La Haute Cour nous livre plusieurs éléments de raisonnement afin de déterminer si un fait issu de la vie personnelle du salarié peut fonder un licenciement pour cause réelle et sérieuse :
- Un motif tiré de la vie personnelle du salarié peut justifier un licenciement disciplinaire s’il constitue un manquement de l’intéressé à une obligation découlant de son contrat de travail ou que le motif peut être rattaché à la vie professionnelle du salarié,
- L’existence d’un trouble caractérisé causé au fonctionnement de l’entreprise influant de façon majeure sur celui-ci. (Ce trouble peut être retenu en cas d’atteinte portée à l’image de l’employeur par le comportement litigieux du salarié),
- La prise en compte de la nature des fonctions occupées par le salarié et de la finalité propre de l’entreprise (Soc. 17 avril 1991 n°90-42.636).
La décision du 22 janvier 2025 illustre bien la volonté de la chambre sociale de protéger la vie privée des salariés et ce quand bien même les faits reprochés sont survenus au cours d’un évènement organisé et financé par l’employeur. Cela s’inscrit dans la continuité d’un autre arrêt de la chambre sociale de la Cour de cassation du 29 mai 2024 (n°22-14.779).

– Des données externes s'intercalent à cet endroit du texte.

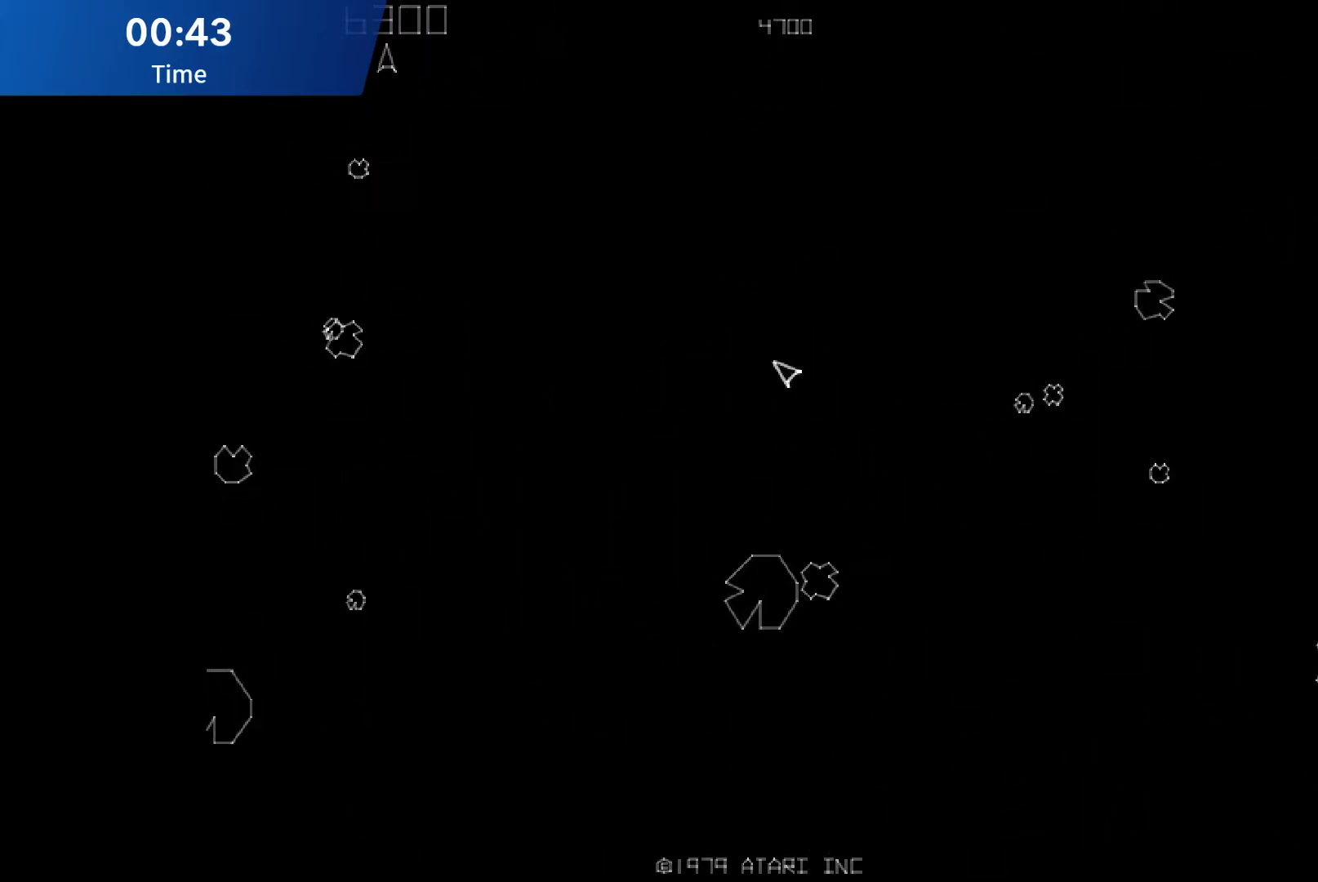
{"buttons": ["DPAD_RIGHT"], "events": [[50, "DPAD_RIGHT", "up"], [167, "DPAD_RIGHT", "down"], [300, "DPAD_RIGHT", "up"], [417, "DPAD_RIGHT", "down"]]}
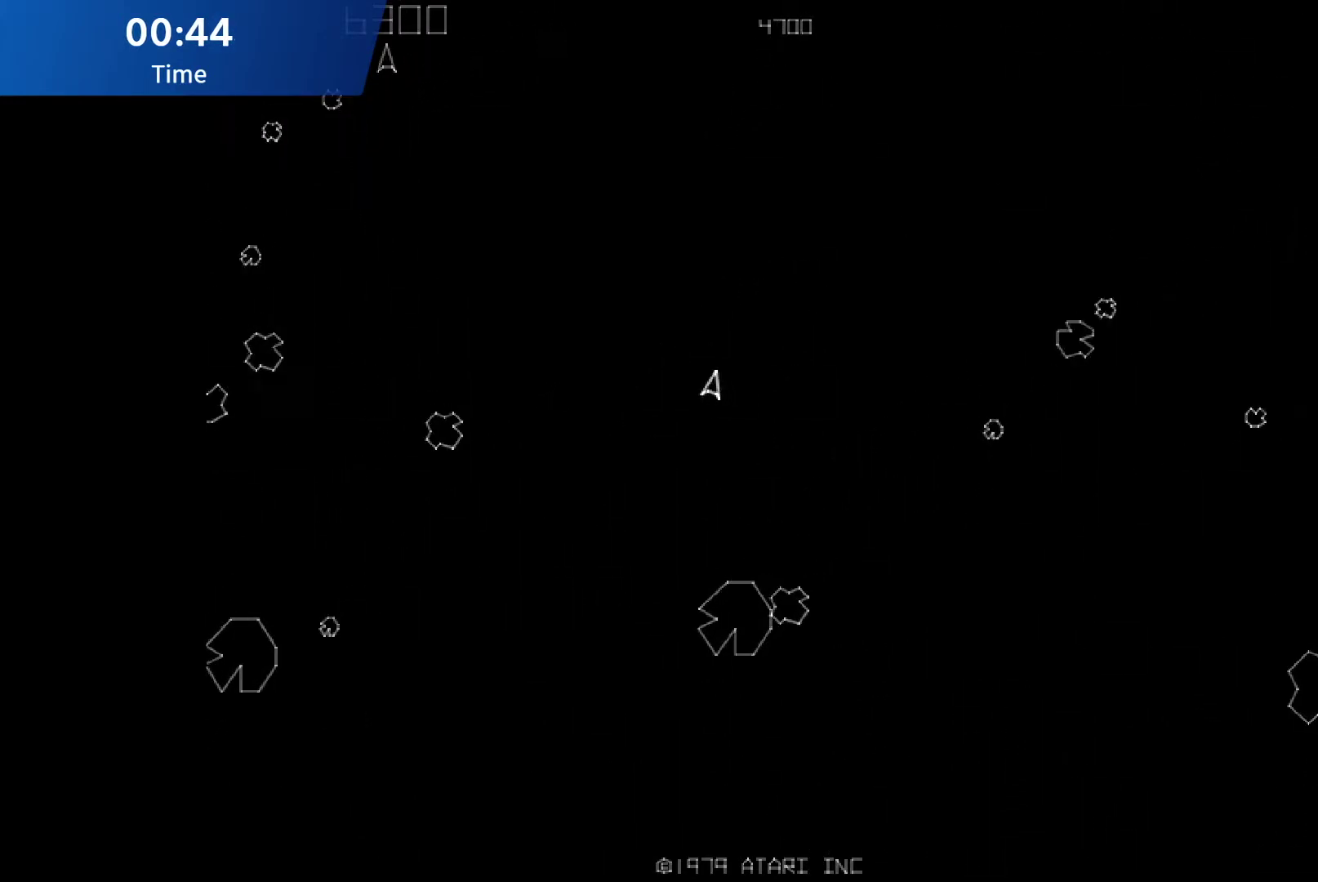
{"buttons": ["DPAD_RIGHT"], "events": [[100, "DPAD_RIGHT", "up"], [217, "DPAD_RIGHT", "down"]]}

Dans cette espèce, un salarié avait été licencié pour faute grave, pour des agissements de prosélytisme politique vis-à-vis de ses subordonnés dans un cadre non dépourvu de tout lien avec la vie de l’entreprise. La cour a rappelé qu’un motif tiré de la vie personnelle du salarié ne peut en principe justifier un licenciement disciplinaire, sauf s’il constitue un manquement de l’intéressé à une obligation découlant de son contrat de travail :
« La cour a constaté, d’une part que le salarié ne prétendait pas que les documents lui auraient été remis dans l’enceinte de l’entreprise, et d’autre part, que la remise du programme politique à l’une de ses collègues était intervenue à l’issue d’une remise de trophées de l’entreprise à laquelle tous deux participaient, en dehors du temps et du lieu de travail ».
Le pourvoi de l’employeur a été rejeté au motif que « ces faits tirés de la vie privée du salarié, libre d’exercer ses convictions religieuses, philosophiques ou politiques, ne pouvant constituer un manquement aux obligations découlant du contrat de travail, le licenciement prononcé pour motif disciplinaire n’était pas justifié ».
Les faits relevant de la vie privée doivent donc être maniés avec prudence et réflexion par tout employeur qui envisage de sanctionner ou de licencier un salarié sur ce motif.